== Supplied entries

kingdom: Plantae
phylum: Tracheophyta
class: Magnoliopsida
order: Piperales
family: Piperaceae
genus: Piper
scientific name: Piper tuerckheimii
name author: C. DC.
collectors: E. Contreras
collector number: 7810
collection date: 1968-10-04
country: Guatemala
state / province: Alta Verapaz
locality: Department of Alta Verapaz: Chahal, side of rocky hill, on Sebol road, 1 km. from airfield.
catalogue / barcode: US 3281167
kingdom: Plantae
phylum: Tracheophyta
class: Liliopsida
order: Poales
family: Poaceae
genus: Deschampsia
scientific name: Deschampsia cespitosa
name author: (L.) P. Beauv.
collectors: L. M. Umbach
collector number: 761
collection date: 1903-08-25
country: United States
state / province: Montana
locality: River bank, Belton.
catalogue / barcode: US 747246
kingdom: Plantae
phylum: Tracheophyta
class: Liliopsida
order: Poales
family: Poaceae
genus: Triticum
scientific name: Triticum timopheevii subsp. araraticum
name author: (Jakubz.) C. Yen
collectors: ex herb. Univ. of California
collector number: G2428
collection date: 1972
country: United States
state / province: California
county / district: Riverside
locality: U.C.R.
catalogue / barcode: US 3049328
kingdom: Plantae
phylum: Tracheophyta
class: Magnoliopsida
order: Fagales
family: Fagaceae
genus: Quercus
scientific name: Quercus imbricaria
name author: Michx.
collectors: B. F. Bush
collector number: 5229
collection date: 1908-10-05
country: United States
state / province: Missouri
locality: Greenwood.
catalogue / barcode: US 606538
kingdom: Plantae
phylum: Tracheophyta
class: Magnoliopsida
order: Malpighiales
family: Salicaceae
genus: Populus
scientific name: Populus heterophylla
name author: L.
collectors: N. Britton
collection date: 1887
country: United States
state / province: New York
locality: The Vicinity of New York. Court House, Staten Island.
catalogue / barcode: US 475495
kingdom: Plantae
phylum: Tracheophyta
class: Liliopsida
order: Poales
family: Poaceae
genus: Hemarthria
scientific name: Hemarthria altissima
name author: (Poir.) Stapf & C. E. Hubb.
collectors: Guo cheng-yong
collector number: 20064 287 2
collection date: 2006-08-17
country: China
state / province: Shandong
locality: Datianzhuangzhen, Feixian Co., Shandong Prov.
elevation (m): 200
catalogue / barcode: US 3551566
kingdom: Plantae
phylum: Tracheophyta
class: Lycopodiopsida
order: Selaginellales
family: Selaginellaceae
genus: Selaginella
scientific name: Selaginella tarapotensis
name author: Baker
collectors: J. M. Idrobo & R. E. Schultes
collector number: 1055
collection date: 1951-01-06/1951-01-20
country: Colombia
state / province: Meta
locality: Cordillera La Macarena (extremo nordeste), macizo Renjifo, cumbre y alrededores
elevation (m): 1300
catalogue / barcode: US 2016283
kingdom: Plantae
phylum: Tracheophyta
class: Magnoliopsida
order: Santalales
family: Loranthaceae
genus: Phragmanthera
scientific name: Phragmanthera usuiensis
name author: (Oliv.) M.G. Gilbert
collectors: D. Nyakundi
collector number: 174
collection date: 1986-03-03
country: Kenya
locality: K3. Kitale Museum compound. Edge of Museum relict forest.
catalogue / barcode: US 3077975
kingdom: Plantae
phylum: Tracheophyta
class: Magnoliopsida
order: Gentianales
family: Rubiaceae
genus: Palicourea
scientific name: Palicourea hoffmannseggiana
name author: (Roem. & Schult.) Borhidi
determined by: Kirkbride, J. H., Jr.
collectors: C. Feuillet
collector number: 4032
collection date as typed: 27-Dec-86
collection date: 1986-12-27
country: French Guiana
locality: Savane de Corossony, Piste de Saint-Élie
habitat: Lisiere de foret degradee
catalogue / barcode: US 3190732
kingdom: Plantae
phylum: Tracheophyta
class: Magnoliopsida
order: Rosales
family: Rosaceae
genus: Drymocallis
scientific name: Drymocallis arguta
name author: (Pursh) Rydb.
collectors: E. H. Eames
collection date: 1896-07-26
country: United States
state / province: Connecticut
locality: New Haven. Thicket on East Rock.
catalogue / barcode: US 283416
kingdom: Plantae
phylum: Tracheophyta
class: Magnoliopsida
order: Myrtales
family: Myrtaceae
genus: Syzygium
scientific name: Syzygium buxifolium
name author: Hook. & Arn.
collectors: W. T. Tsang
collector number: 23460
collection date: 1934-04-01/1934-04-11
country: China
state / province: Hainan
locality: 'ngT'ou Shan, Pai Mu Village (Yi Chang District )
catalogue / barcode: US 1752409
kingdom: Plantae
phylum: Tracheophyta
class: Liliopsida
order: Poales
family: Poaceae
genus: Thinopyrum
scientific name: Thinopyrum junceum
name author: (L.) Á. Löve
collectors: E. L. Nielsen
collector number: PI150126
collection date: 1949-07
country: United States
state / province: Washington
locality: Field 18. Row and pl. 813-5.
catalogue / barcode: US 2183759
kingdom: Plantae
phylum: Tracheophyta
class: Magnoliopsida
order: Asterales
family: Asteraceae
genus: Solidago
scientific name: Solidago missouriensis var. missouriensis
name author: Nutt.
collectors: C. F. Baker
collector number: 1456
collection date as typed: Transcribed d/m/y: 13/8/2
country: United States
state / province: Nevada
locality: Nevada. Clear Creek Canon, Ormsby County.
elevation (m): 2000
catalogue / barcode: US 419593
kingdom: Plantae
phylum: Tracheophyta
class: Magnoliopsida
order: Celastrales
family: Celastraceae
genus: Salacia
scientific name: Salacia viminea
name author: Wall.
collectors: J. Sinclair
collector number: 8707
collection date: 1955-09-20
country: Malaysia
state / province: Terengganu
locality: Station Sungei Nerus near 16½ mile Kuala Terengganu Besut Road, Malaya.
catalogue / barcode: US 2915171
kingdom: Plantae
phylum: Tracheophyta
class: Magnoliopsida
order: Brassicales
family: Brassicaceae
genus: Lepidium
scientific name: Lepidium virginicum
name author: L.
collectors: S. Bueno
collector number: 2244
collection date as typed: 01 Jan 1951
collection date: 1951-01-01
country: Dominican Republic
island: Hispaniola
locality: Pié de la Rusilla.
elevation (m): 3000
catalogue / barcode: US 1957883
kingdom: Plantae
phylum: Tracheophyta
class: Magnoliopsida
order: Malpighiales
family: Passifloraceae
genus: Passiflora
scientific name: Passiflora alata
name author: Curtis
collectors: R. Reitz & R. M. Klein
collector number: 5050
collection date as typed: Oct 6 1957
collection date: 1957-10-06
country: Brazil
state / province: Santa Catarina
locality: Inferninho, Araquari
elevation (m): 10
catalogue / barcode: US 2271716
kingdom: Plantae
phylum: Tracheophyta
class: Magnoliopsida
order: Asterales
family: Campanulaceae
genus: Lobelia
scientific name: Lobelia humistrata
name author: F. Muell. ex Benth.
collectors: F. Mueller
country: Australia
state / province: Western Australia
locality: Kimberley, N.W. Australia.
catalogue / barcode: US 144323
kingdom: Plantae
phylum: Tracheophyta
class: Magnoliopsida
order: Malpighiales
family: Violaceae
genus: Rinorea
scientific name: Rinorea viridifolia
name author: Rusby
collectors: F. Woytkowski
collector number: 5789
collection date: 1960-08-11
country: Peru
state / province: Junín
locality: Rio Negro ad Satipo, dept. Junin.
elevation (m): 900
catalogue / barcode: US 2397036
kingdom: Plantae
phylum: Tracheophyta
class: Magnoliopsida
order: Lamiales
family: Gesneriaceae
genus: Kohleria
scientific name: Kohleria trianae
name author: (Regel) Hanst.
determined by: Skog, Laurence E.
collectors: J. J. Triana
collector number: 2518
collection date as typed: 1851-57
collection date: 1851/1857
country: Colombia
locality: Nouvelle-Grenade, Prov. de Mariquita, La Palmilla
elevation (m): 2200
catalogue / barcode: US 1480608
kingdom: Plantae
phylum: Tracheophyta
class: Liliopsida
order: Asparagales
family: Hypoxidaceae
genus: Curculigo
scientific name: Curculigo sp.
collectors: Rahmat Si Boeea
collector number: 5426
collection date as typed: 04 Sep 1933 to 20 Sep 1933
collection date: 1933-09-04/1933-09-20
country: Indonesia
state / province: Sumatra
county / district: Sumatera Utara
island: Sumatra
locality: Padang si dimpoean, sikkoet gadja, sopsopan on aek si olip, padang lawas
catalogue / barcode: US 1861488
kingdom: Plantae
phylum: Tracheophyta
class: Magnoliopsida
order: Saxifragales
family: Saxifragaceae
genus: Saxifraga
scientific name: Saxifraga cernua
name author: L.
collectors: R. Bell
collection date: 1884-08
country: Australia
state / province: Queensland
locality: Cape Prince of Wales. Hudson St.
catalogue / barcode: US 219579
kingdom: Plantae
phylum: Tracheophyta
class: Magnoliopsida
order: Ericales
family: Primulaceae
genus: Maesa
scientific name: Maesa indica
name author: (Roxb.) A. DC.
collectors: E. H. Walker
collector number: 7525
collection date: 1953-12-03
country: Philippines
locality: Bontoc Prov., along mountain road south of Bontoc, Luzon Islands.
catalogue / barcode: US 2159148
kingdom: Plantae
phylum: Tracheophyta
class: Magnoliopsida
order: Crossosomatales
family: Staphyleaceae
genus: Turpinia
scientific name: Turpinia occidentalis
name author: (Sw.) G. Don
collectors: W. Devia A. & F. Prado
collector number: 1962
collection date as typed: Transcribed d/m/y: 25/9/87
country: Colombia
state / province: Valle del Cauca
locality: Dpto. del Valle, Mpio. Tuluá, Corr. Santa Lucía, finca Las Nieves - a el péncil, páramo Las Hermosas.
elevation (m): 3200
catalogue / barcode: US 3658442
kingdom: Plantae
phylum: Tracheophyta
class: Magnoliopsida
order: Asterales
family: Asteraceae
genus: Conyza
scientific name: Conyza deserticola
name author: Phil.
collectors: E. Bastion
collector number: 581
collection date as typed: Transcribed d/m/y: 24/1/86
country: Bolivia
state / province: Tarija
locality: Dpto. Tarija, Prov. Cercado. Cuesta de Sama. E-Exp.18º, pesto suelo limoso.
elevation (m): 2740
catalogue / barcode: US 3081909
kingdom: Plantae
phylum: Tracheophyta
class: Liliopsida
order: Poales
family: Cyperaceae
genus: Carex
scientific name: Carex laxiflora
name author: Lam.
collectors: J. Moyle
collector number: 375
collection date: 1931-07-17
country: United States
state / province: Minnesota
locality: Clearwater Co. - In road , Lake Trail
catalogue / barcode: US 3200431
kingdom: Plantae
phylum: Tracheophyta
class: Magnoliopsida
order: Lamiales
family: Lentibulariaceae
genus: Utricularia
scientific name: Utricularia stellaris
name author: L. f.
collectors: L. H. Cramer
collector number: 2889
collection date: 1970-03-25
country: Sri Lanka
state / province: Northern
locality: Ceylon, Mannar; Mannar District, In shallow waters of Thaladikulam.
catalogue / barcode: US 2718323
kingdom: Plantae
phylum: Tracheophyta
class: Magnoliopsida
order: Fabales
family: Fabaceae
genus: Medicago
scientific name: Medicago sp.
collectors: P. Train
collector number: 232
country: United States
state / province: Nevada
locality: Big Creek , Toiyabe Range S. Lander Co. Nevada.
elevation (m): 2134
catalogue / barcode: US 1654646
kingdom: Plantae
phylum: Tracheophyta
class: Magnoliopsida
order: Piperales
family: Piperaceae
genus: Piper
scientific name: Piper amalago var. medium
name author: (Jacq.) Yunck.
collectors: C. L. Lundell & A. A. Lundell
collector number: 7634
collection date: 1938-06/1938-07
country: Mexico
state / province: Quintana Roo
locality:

====

Reproduce verbatim every line from the start of the records through the line containing "name author: (Jakubz.) C. Yen", including that line.

» Exercise solution:
kingdom: Plantae
phylum: Tracheophyta
class: Magnoliopsida
order: Piperales
family: Piperaceae
genus: Piper
scientific name: Piper tuerckheimii
name author: C. DC.
collectors: E. Contreras
collector number: 7810
collection date: 1968-10-04
country: Guatemala
state / province: Alta Verapaz
locality: Department of Alta Verapaz: Chahal, side of rocky hill, on Sebol road, 1 km. from airfield.
catalogue / barcode: US 3281167
kingdom: Plantae
phylum: Tracheophyta
class: Liliopsida
order: Poales
family: Poaceae
genus: Deschampsia
scientific name: Deschampsia cespitosa
name author: (L.) P. Beauv.
collectors: L. M. Umbach
collector number: 761
collection date: 1903-08-25
country: United States
state / province: Montana
locality: River bank, Belton.
catalogue / barcode: US 747246
kingdom: Plantae
phylum: Tracheophyta
class: Liliopsida
order: Poales
family: Poaceae
genus: Triticum
scientific name: Triticum timopheevii subsp. araraticum
name author: (Jakubz.) C. Yen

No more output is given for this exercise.